◆ **Tasks to complete**
1. For the SAS forum thread, decide whether each statement agrees with it: (a) the dummy data step loops over three firms; (b) the answer gets the top two maximum total values with PROC SUMMARY; (c) the edit says the variables should be entered as a comma-separated list. For each, answer yes or no and quote the deciding words.
2. Write what comes next in the SAS forum thread, picking up after its final sentence.

═════ Extracted text

Variable check and summary out

2019-08-31 12:22发布

问题:

Problem/Question

I'm trying to do a simple check on on a list of variables in a data set (revenue, costs, profits, and vcosts) that grabs the largest and second largest from each variable, checks if their total is greater than 90% of the sum of the variable, and if so, flags that variable. I want to also check that the largest variable is not larger than 60% of the total sum.

I got a bit of help from this Macro that outputs table with testing results of SAS tableMacro that outputs table with testing results of SAS table but now I'm trying to answer a much more basic question. This doesn't seem to hard, but I can't figure out how to setup the basic table at the end.

I know all the variable names.

Here is a sample dataset I've created : https://www.dropbox.com/s/x575w5d551uu47p/dataset%20%281%29.csv?dl=0

Desired Output

I would like to turn this basic table :

Into another table like this :

Reproducible example

/* Create some dummy data with three variables to assess */
data have;
    do firm = 1 to 3;
        revenue = rand("uniform");
        costs = rand("uniform");
        profits = rand("uniform");
        vcost = rand("uniform");
        output;
    end;
run;

回答1:

Based on your comment on the previous answer. It looks like top_2_total is sum of the 2 maximum total values. For that purpose you would need to code some extra step. I'm using proc transpose and a datastep to get what was already acheieved in the previous answer. I have coded PROC SUMMARY to get the top 2 maximum total values and reusing the dataset to create the final answer. Let me know if it helps.

data have;
    do firm = 1 to 3;
        revenue = rand("uniform");
        costs = rand("uniform");
        profits = rand("uniform");
        vcost = rand("uniform");
        output;
    end;
run;

proc transpose data=have out=want prefix=top_;
    var revenue--vcost;
run;

data want;
set want end=eof;
    array top(*) top_3-top_1;
    call sortn(of top[*]);
    total=sum(of top[*]);
run;
/* Getting the maximum 2 total values using PROC SUMMARY*/
proc summary data=want nway;
    output out=total_top_2_rec(drop=_:) idgroup(max(total) out[2](total)=);
run;

data want;
/* Loop to get the values from previous step and generate TOP_2_TOTAL variable */
if _n_=1 then set total_top_2_rec;
    top_2_total=sum(total_1,total_2);

set want;
    if sum(top_1,top_2) > 0.9  * top_2_total then Flag90=1; else Flag90=0;
    if top_1 > top_2_total * 0.6 then Flag60=1; else Flag60=0;

drop total_1 total_2;
run;

proc print data=want;run;

EDIT : I have added a logic before my PROC TRANSPOSE where you can add the variables to consider for the calculation and rest is done by the code. No manual changes would be required to be done by code executor after that. The variables should be entered as space delimited list.

══════════
═════ Material supplied

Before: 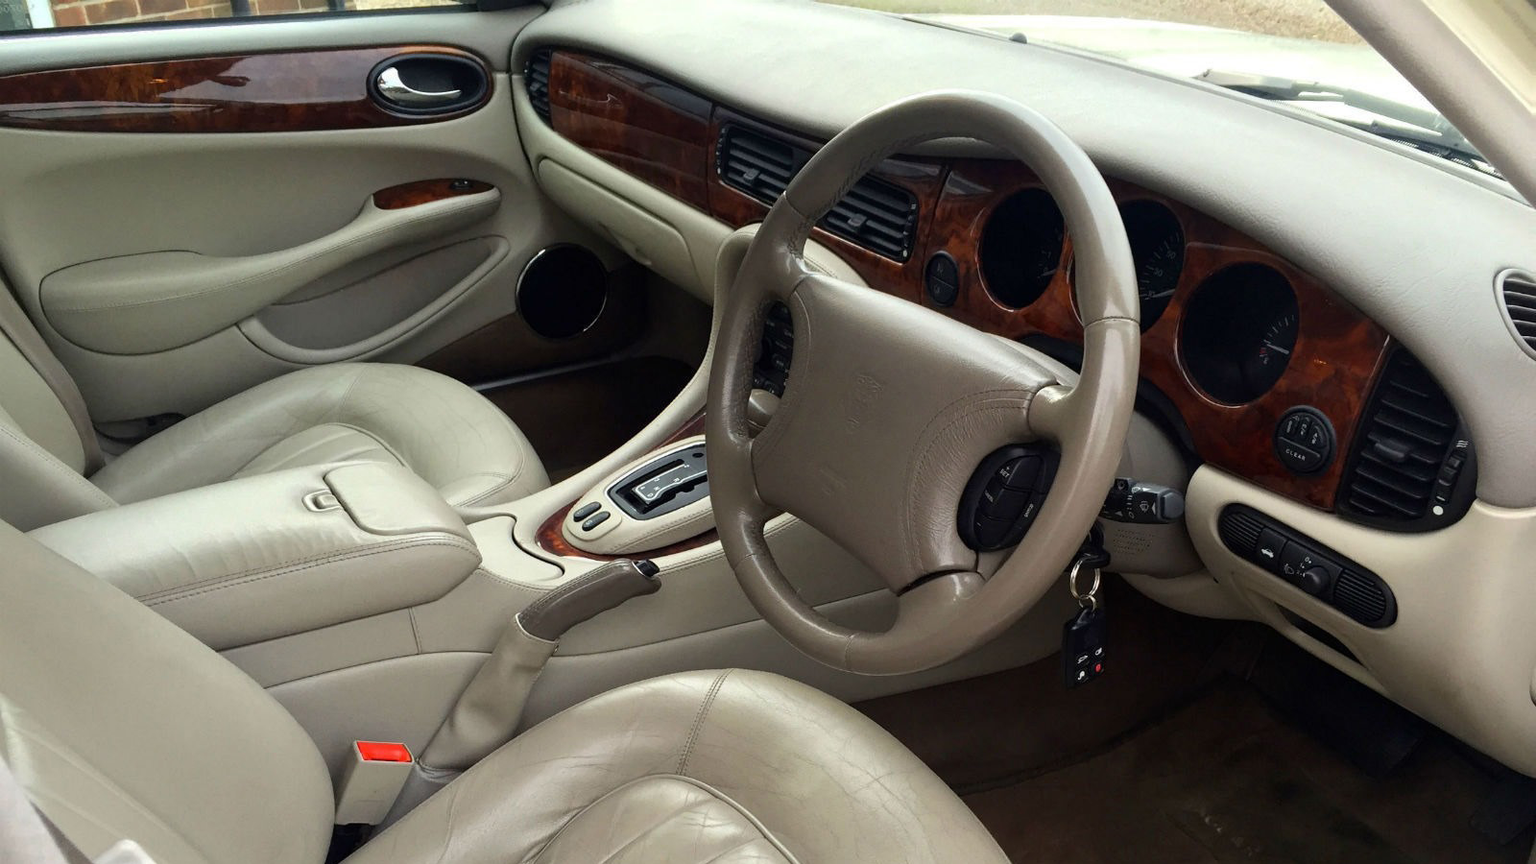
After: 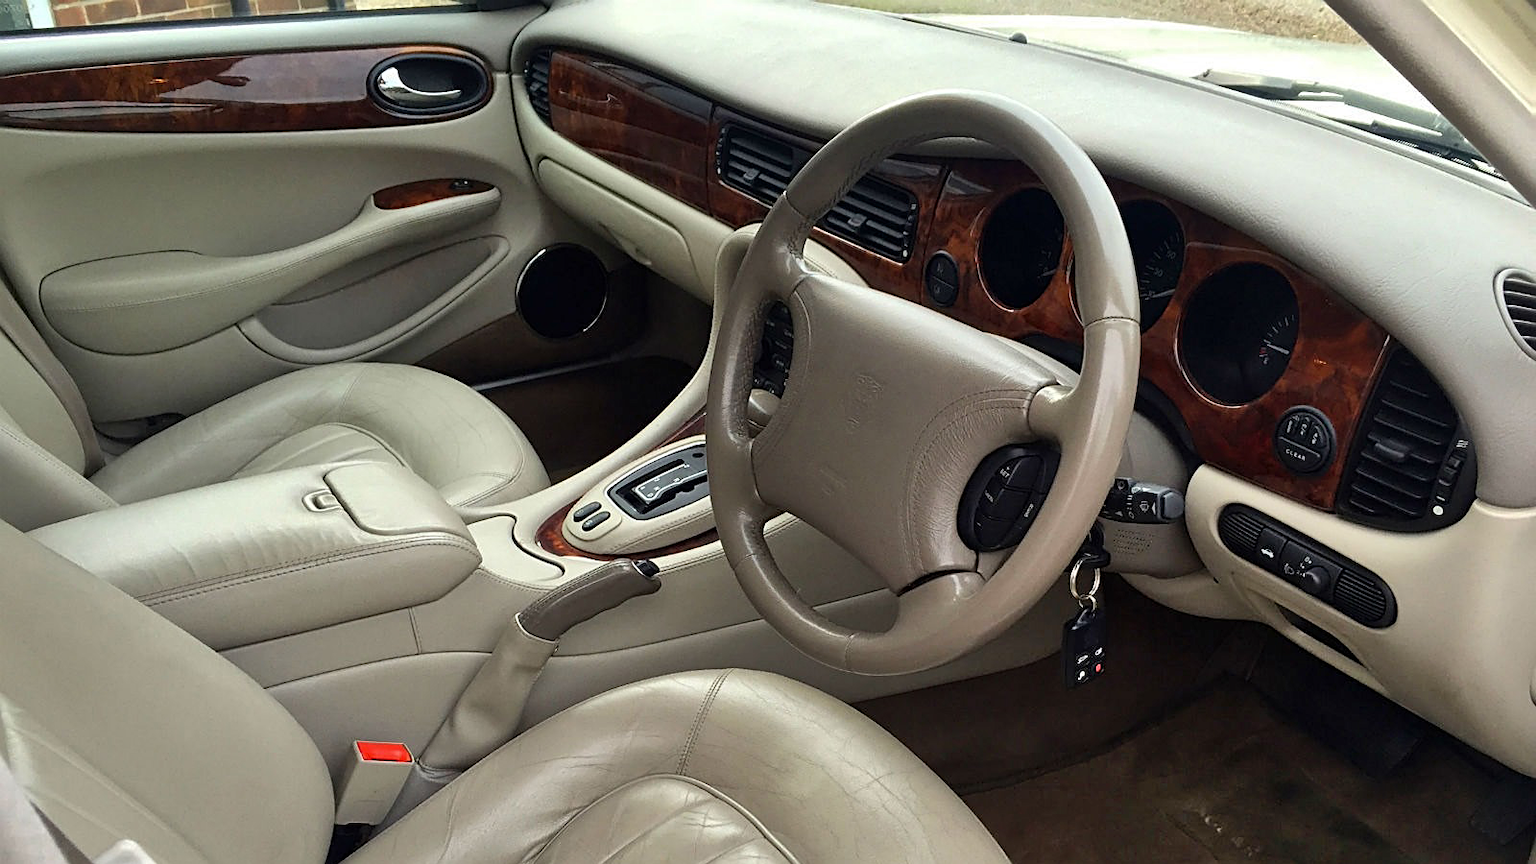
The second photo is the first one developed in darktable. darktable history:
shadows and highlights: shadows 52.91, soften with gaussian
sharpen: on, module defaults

══════════
═════ Material supplied

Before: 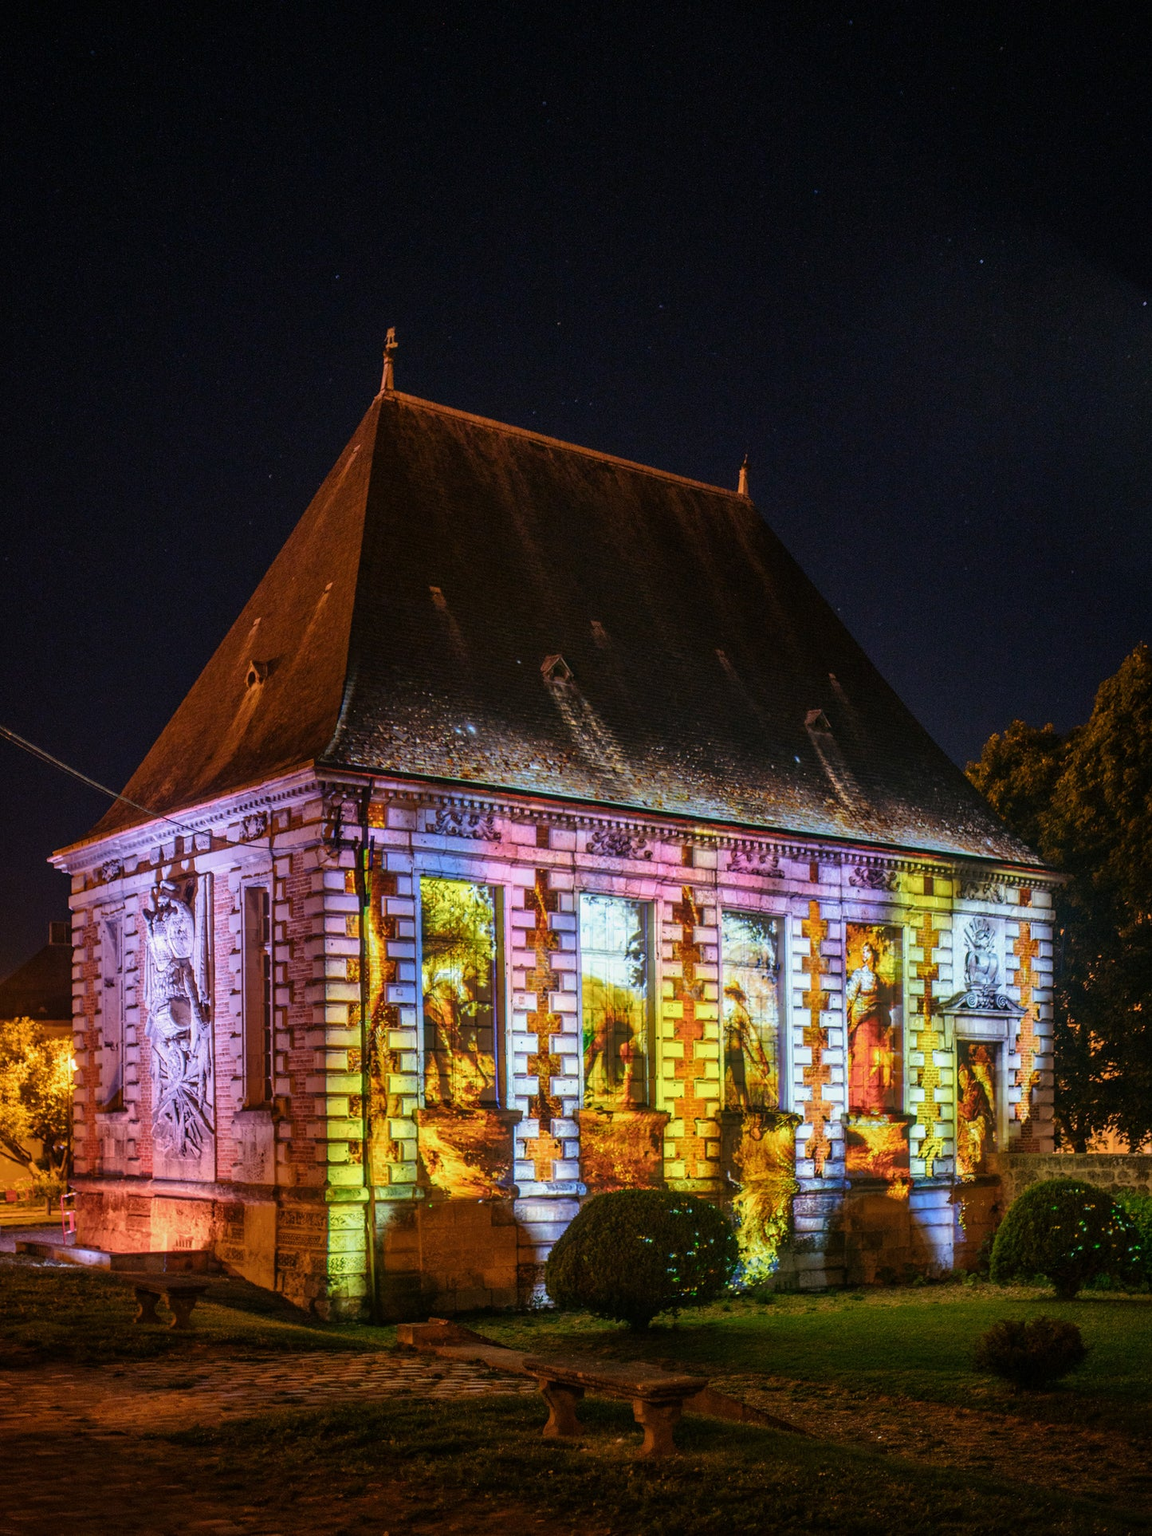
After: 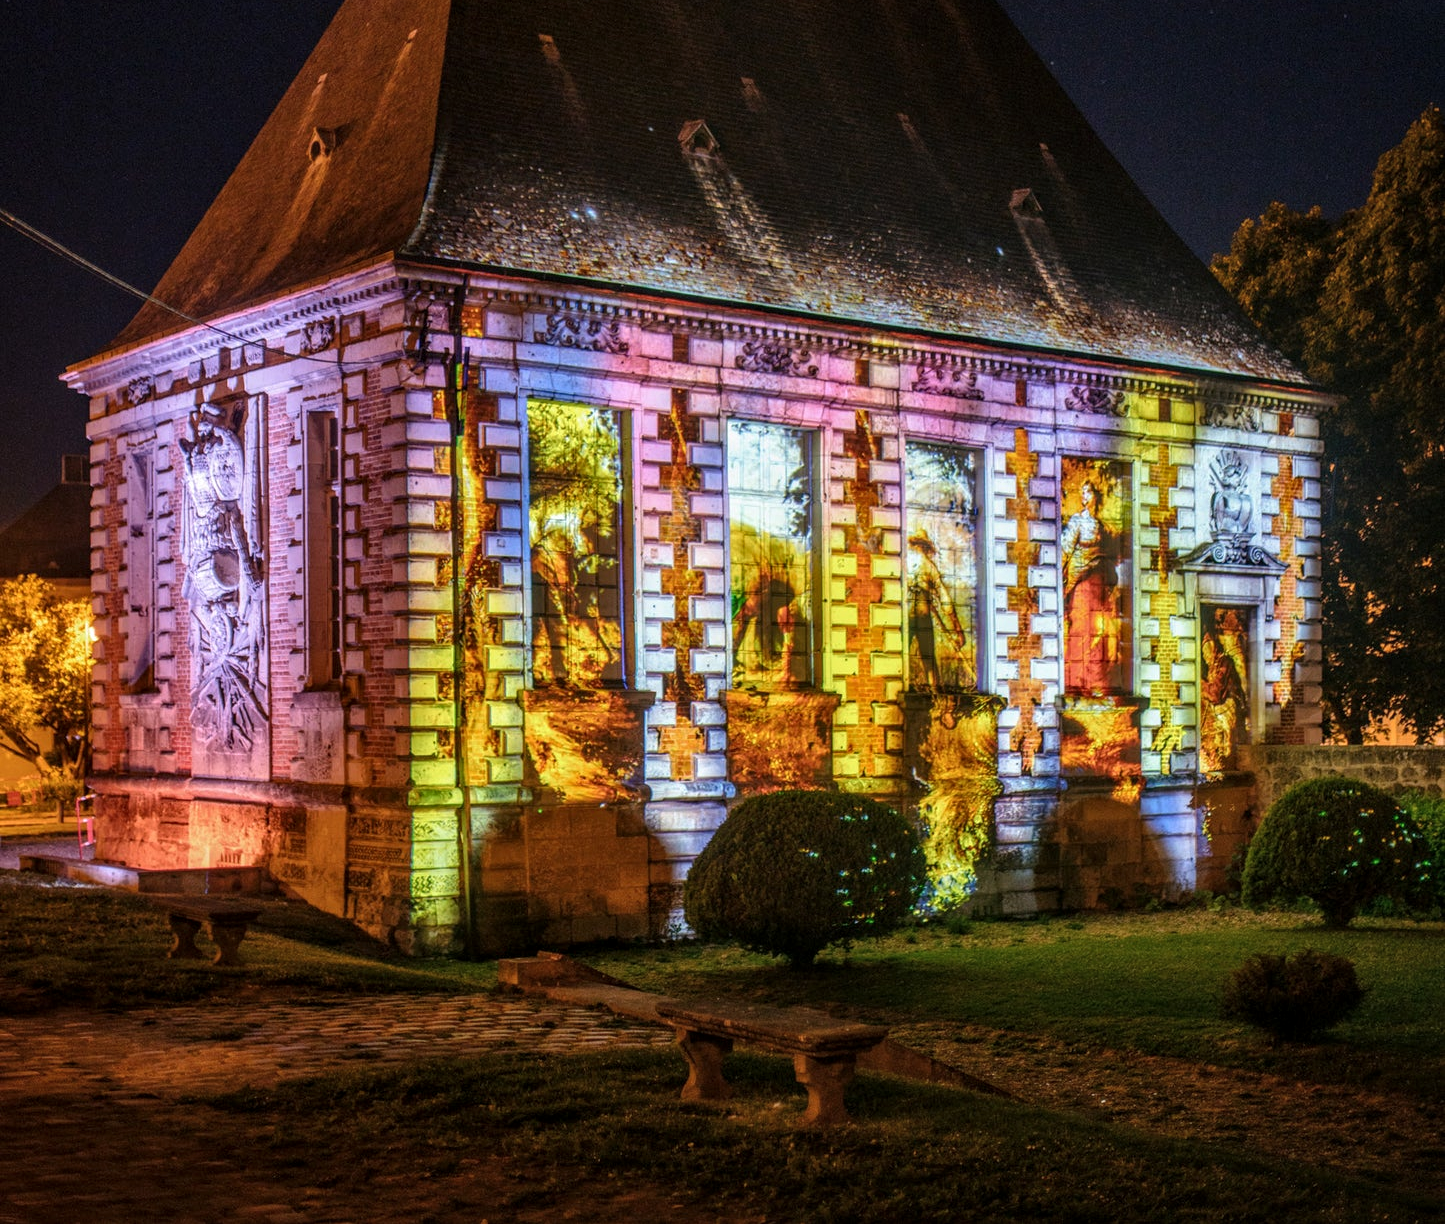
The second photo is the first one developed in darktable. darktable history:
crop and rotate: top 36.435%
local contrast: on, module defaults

══════════

◆ **Task results**
1.
(a) Yes: "do firm = 1 to 3;"
(b) Yes: "I have coded PROC SUMMARY to get the top 2 maximum total values"
(c) No: "The variables should be entered as space delimited list."

2.
data have;
infile 'C:\dataset (1).csv' missover dsd dlm=',' firstobs=2;
input firm v1 v2 v3;
run;

/* add/remove columns here to consider variable */
%let variable_to_consider=v1 
                          v2 
                          v3
                          ;

%let variable_to_consider=%cmpres(&variable_to_consider);
proc sql noprint;
  select count(*) into : obs_count from have;
quit;
%let obs_count=&obs_count;

proc transpose data=have out=want prefix=top_;
    var &variable_to_consider; 
run;

data want;
set want end=eof;
    array top(*) top_&obs_count.-top_1;
    x=dim(top);
    call sortn(of top[*]);
    total=sum(of top[*]);

keep total top_1 top_2 _name_;
run;

/* Getting the maximum 2 total values using PROC SUMMARY*/
proc summary data=want nway;
    output out=total_top_2_rec(drop=_:) idgroup(max(total) out[2](total)=);
run;

data want;
/* Loop to get the values from previous step and generate TOP_2_TOTAL variable */
if _n_=1 then set total_top_2_rec;
    top_2_total=sum(total_1,total_2);

set want;
    if sum(top_1,top_2) > 0.9  * top_2_total then Flag90=1; else Flag90=0;
    if top_1 > top_2_total * 0.6 then Flag60=1; else Flag60=0;

drop total_1 total_2;
run;

proc print data=want;run;

EDIT 2014-04-05 : As discussed, i have updated the logic and fixed the issues. Below is the updated code.

data have1;
    do firm = 1 to 3;
        revenue = rand("uniform");
        costs = rand("uniform");
        profits = rand("uniform");
        vcost = rand("uniform");
        output;
    end;
run;

data have2;
infile 'dataset (1).csv' missover dsd dlm=',' firstobs=2;
input firm v1 v2 v3;
run;
/* add/remove columns here to consider variable */

%macro mymacro(input_dataset= ,output_dataset=, variable_to_consider=);

%let variable_to_consider=%cmpres(&variable_to_consider);
proc sql noprint;
  select count(*) into : obs_count from &input_dataset;
quit;
%let obs_count=&obs_count;

proc transpose data=&input_dataset out=&output_dataset prefix=top_;
    var &variable_to_consider; 
run;

data &output_dataset;
set &output_dataset end=eof;
    array top(*) top_&obs_count.-top_1;
    x=dim(top);
    call sortn(of top[*]);
    total=sum(of top[*]);

top_2_total=sum(top_1, top_2);
    if sum(top_1,top_2) > 0.9  * total then Flag90=1; else Flag90=0;
    if top_1 > total * 0.6 then Flag60=1; else Flag60=0;

keep total top_1 top_2 _name_ top_2_total total Flag60 Flag90;

run;
%mend mymacro;

%mymacro(input_dataset=have1, output_dataset=want1 ,variable_to_consider=revenue costs profits vcost)
%mymacro(input_dataset=have2, output_dataset=want2 ,variable_to_consider=v1 v2 v3 )


proc print data=want1;run;
proc print data=want2;run;


回答2:

The hard part here is extracting the top 2 values for each variable. This is simple in most implementations of SQL, but in SAS I don't think proc sql supports the select top n syntax.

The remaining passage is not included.